Wednesday, January 11, 2017

Ancillary business opportunities from the emergence of autonomous ride share car services

The list of self-driving vehicles and companies starting to offer services of these vehicles is ever growing. I recently started to be interested in the ancillary challenges brought by the deployment of a fleet of autonomous vehicle and the business opportunity that emerge.

There is two interesting business area with a certain potential: cleaning services and real estate. 

Support service ecosystem:

Supports services are the main area of expansion created by companies like Uber, Google making a foray in the autonomous ride share business model. They will more likely outsource these operation to third parties as it these business has a low-profit margin and tends to be hard to automate (as in requiring manual labour). 
I have three daughters under 5 and, let's face it, my car is a mess. It takes less than 2 rides to transform a clean spotless car interior in the equivalent of the Omaha beach d-day aftermath. And this is the same for taxi / uber drivers, the current best practice recommendation is to have cleaning implements and a throw-up bag at all time in the car in order to maintain high standard and rating. Not to mention the cleaning fee if things go really bad. 

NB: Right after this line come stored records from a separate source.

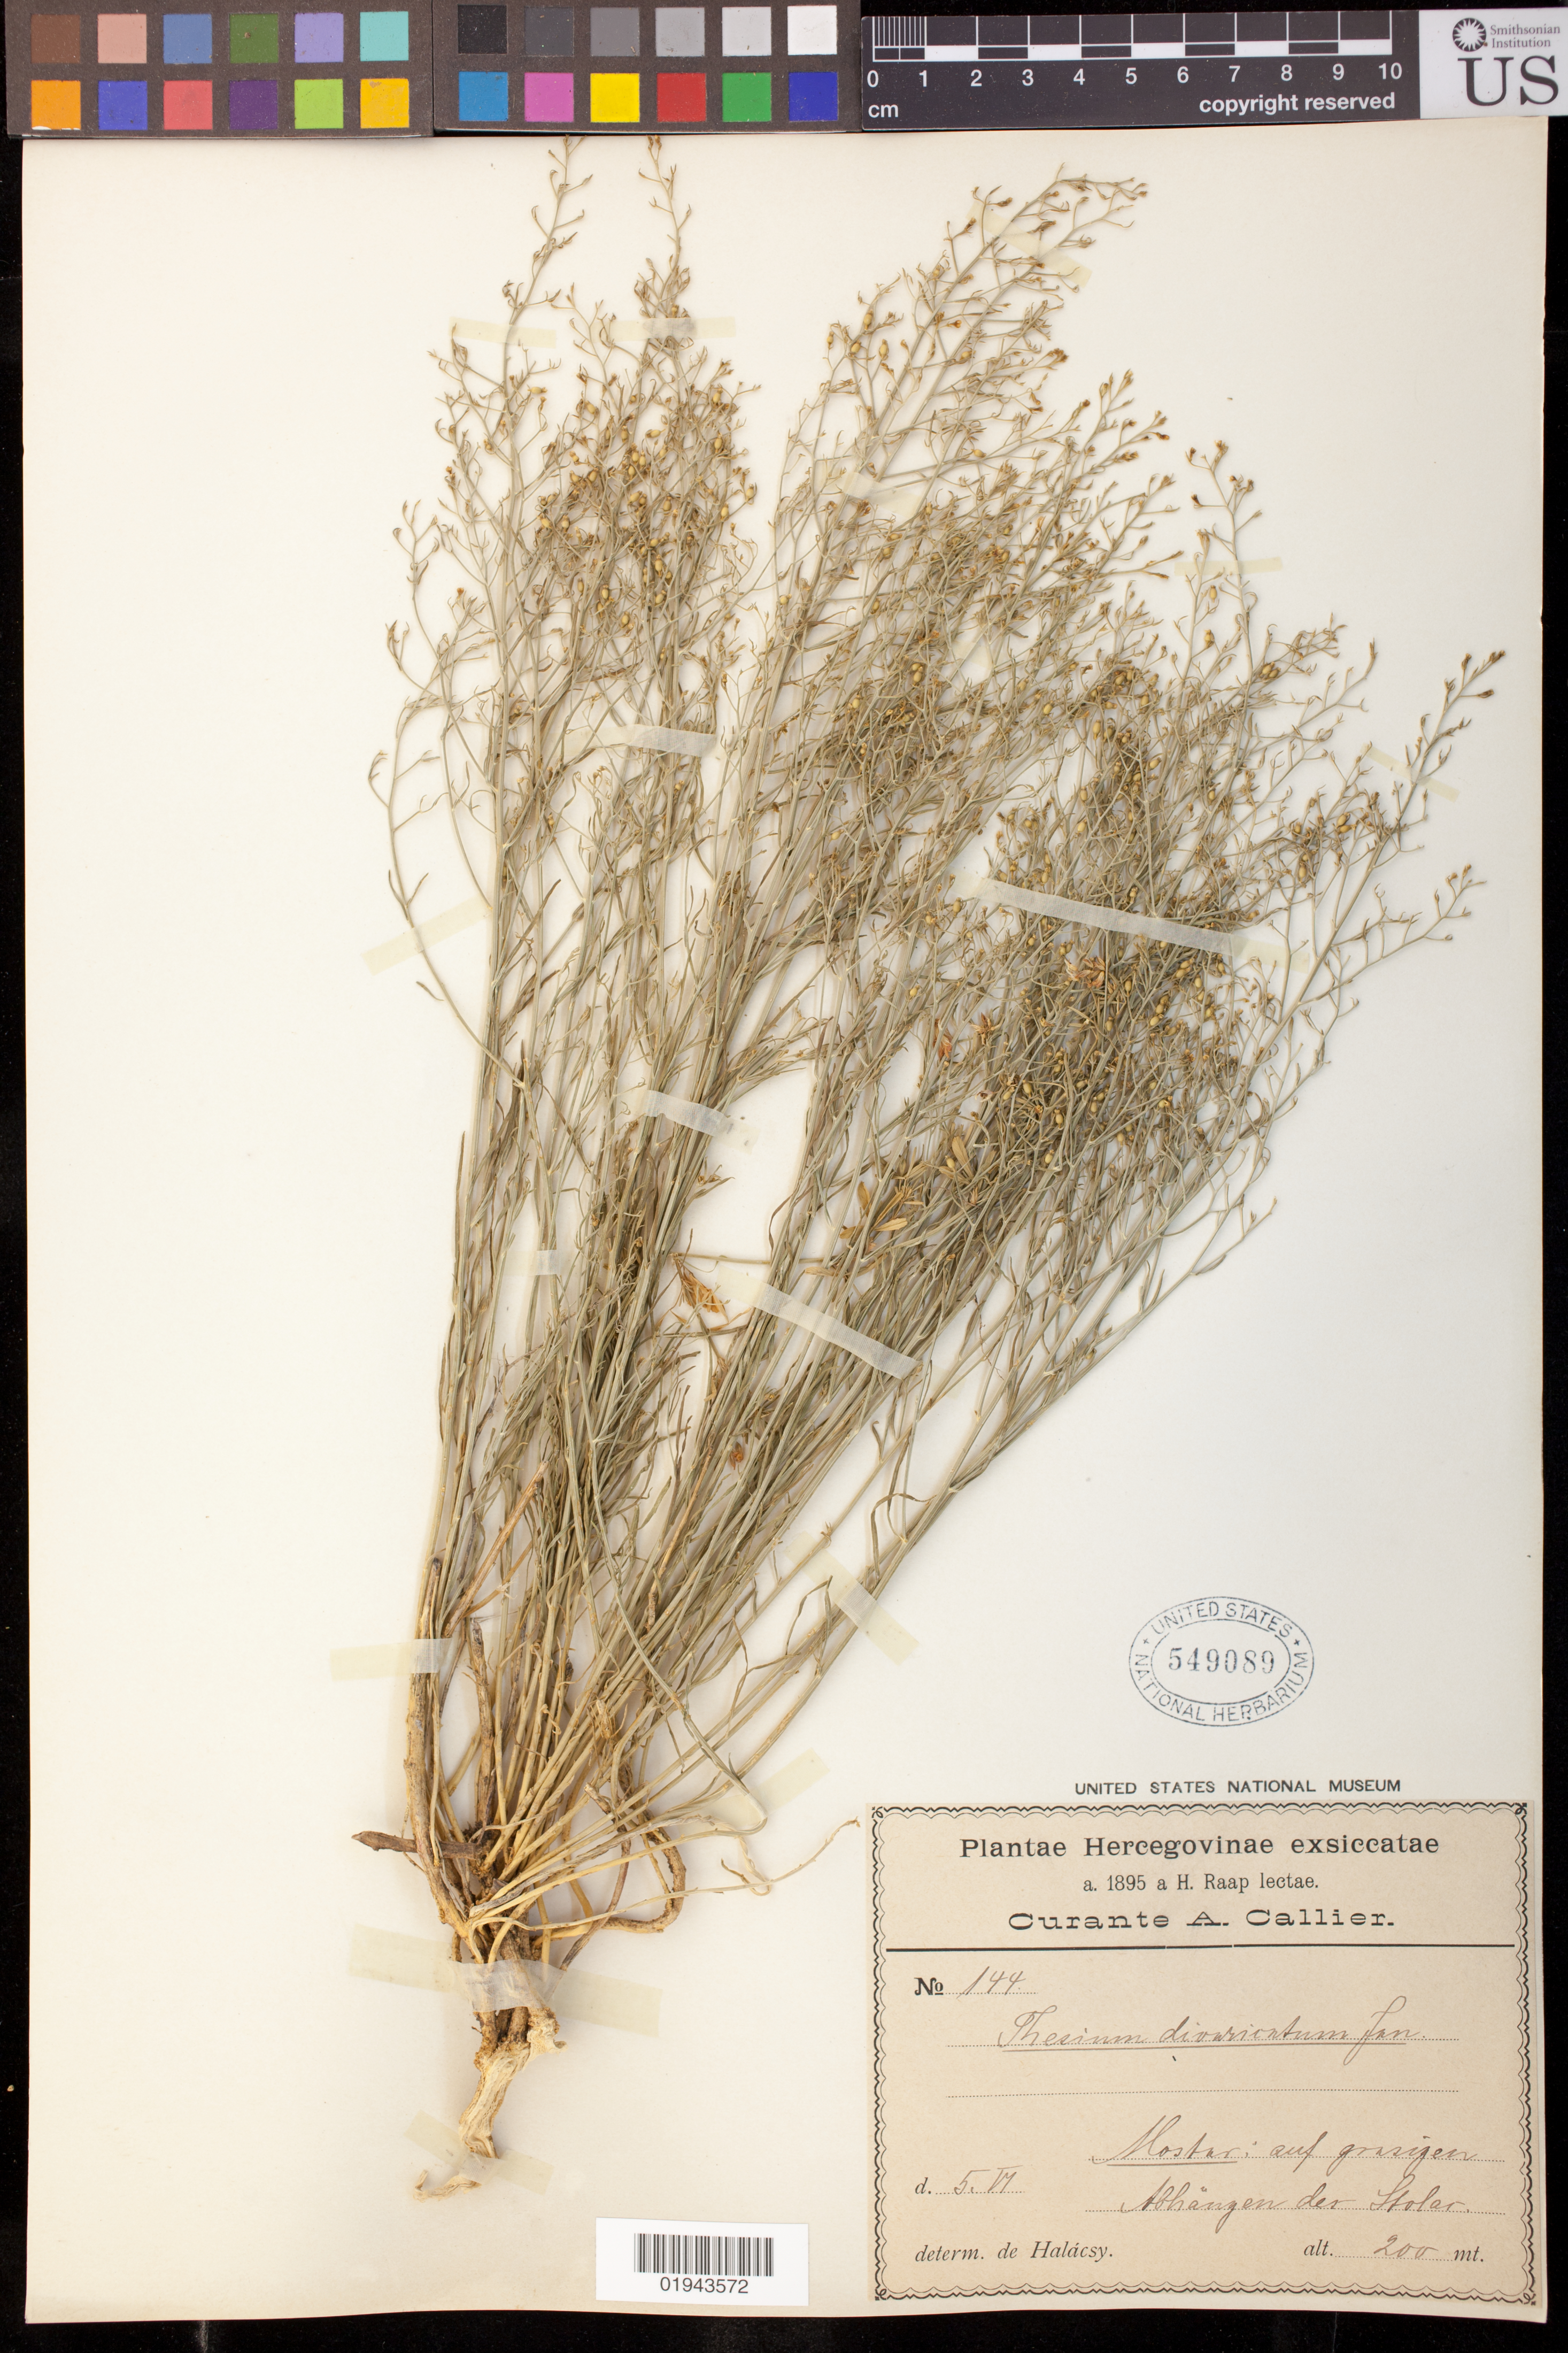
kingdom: Plantae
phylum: Tracheophyta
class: Magnoliopsida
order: Santalales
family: Thesiaceae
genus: Thesium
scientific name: Thesium divaricatum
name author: Jan ex Mert. & W.D.J. Koch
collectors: H. Raap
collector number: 144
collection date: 1895-06-05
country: Bosnia and Herzegovina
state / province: Federation of B&H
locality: Mostar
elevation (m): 200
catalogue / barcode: US 549089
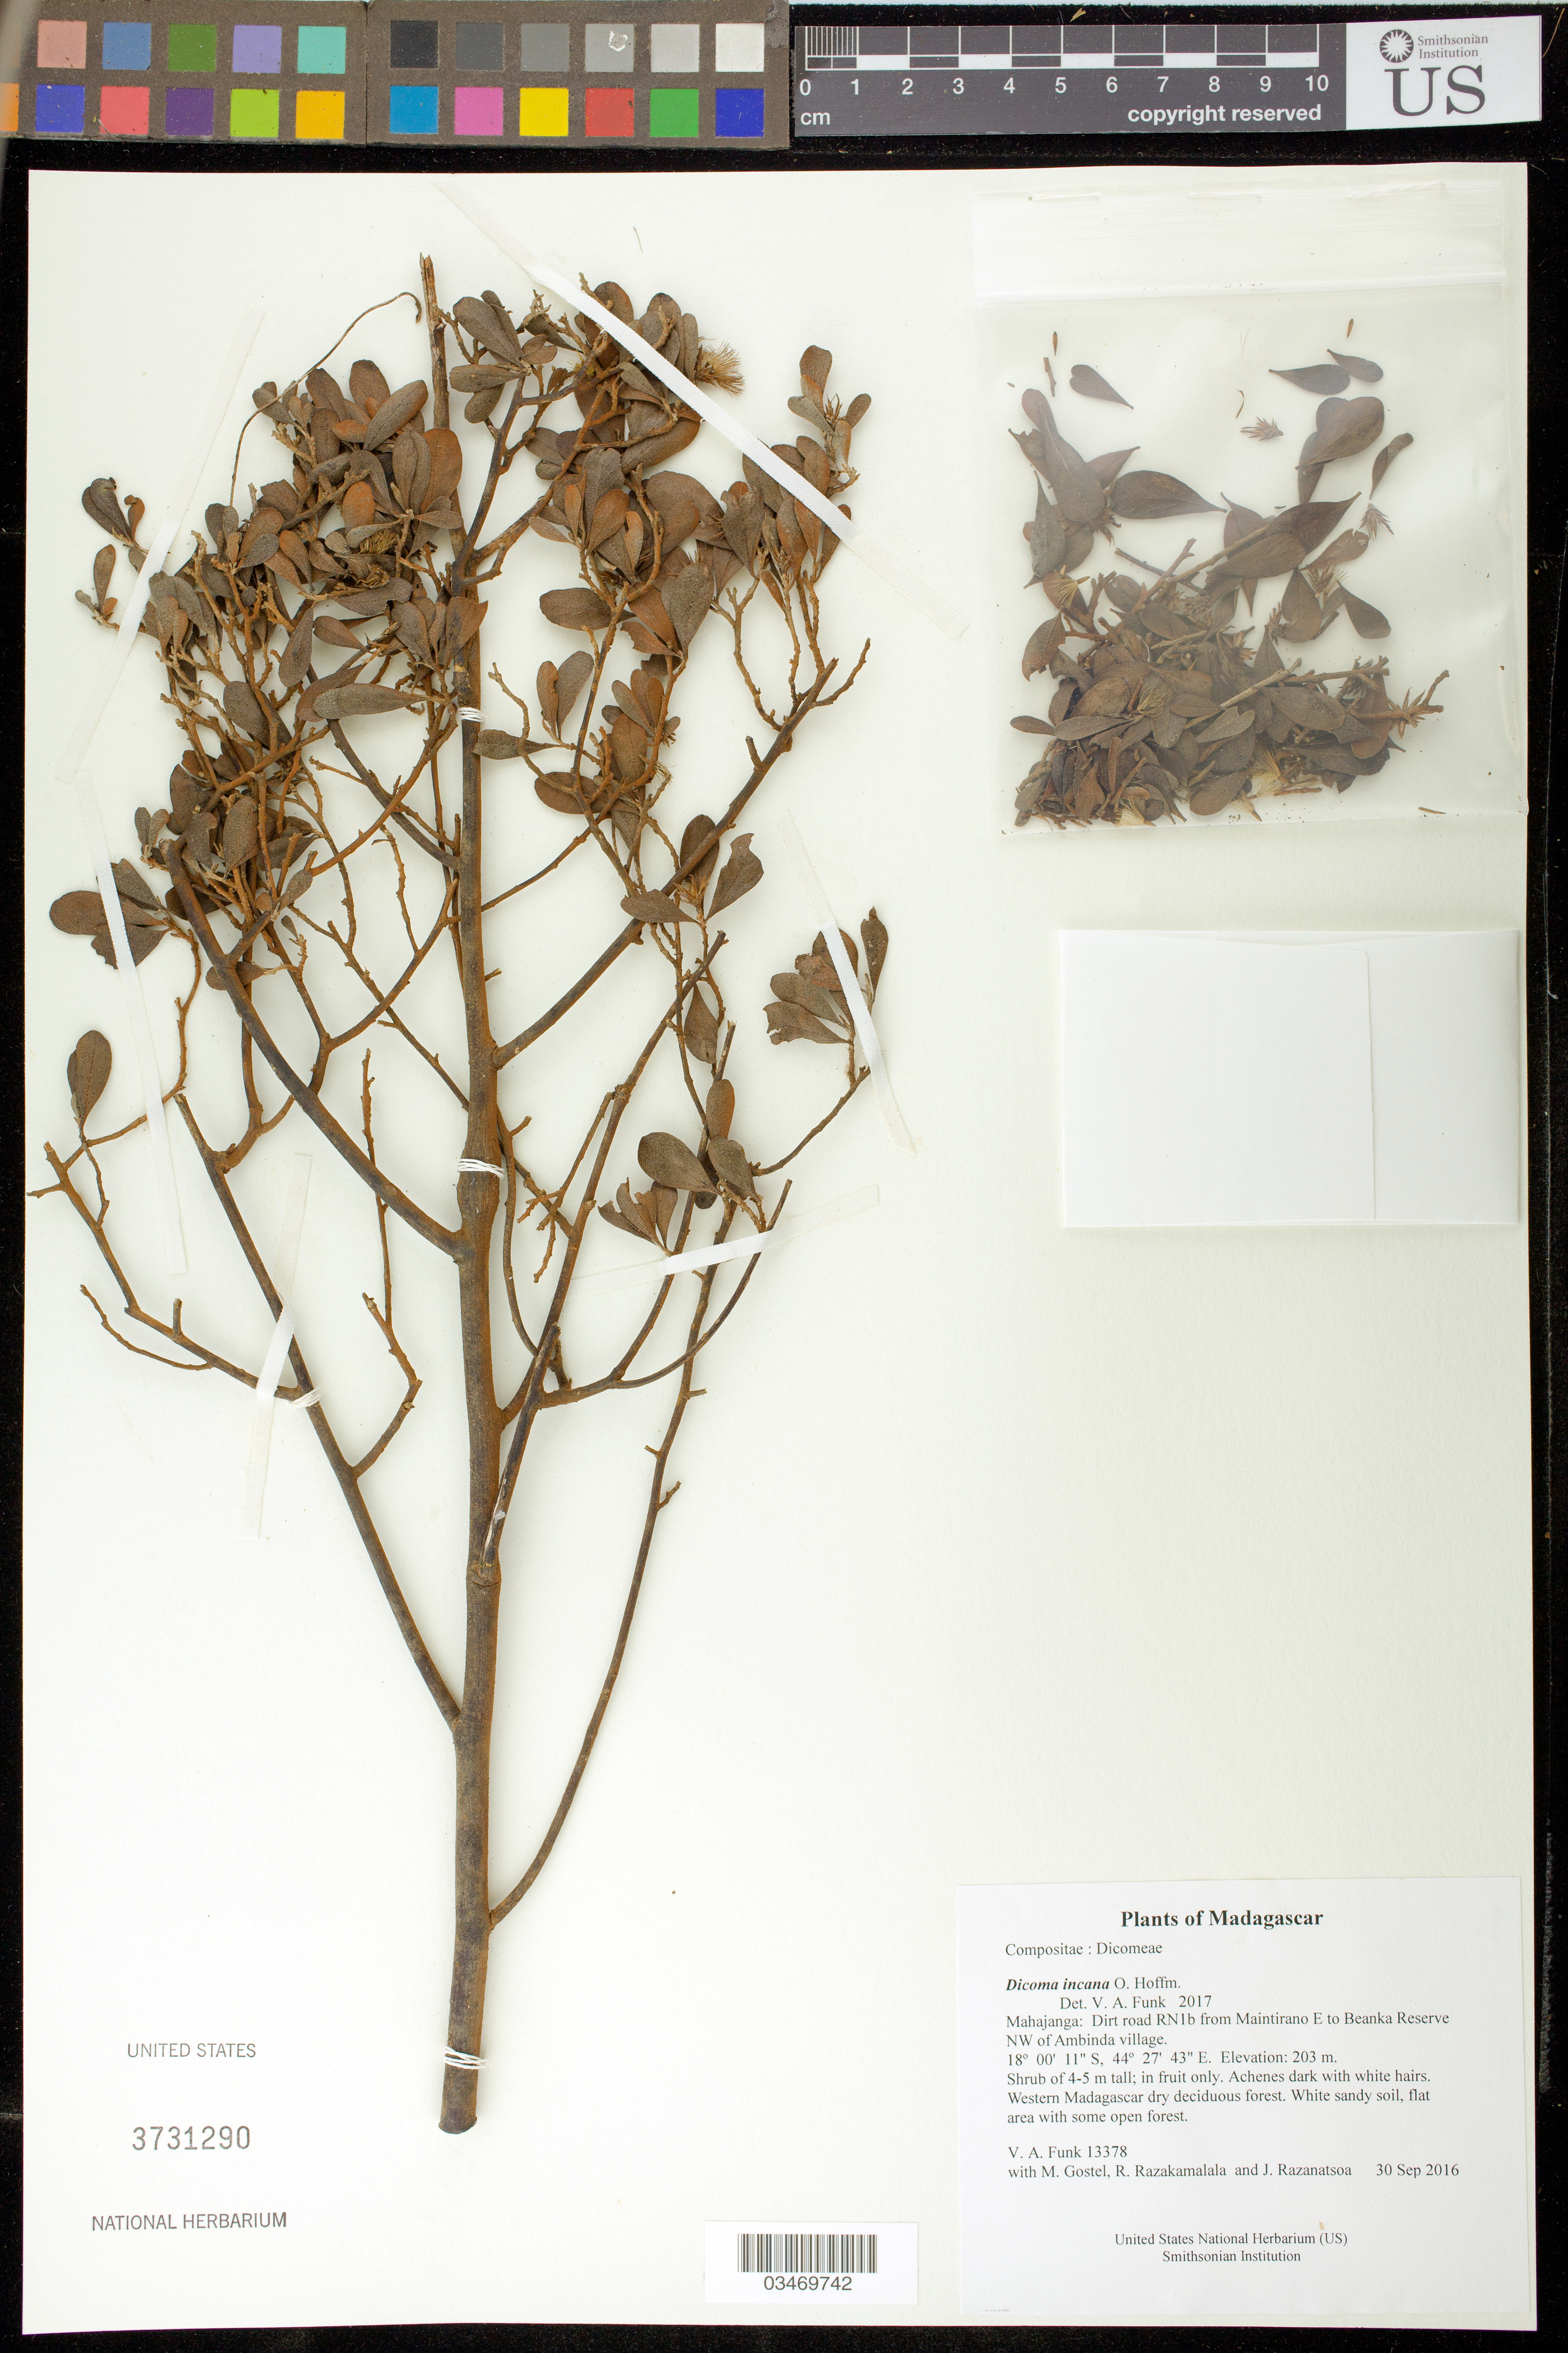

Now if you have an autonomous car, you will need to have it clean often as they will be providing ride 24/7. 
Repair and maintenance requirements are obviously another areas that will need to be developed. By example, In Uber current model, the cleaning, repairing and refuelling is the responsibility of the owner of the car. However, when shifting to the autonomous ride, Uber will start to need to, either provide this service internally or outsource it. 
Refuelling and recharging might be less of a problem as there is a clearer way of automating the process. 


Real estate issue:

Another side effect is that for cleaning, recharging and repairing operations require real estate. You cannot deliver these service in the middle of the street. And this is another problem that corporations will have to solve. To some extent Google and Uber are trying to go around this issue by deploying their solution first in confined areas like college campuses, military bases or corporate office parks. As the owner of these private space will be able to provide space for free in order to benefit from the service. However, as they expand outside, this will become more problematic. Moreover, they might want to have buffer zone where the fleet of vehicles is at rest in off-peak periods.
Being able to deliver efficiently the logistic for support service while maximising resource efficiency will literally make or break the business model of autonomous rideshare. One possibility would be for these companies to contract, uber style, individual to offer their driveway and cleaning/refuelling services. Companies will be able to use the cleanliness rating made by the customer to evaluate the service quality of the individuals. This would partially solve the real estate issue until town planner starts to accommodate this new mode of transport. It will also allow to grow cheaply a widely distributed service point location. Enabling just in time servicing, hence maximising car usage efficiency. 



To some extend the new business model deployed by the like of Uber couple with the commoditization of service create new business opportunity for ancillary support services. Unsurprisingly, these services can copy or adapt the same business model to scale while keeping cost down. However, it might be a little bit too early for these to blossom as we haven’t reached peak Uber fade and fleet of self-driving cars are a couple of years away. I would probably keep an eye instead on the less glamorous but potentially more lucrative self-driving trucks business instead.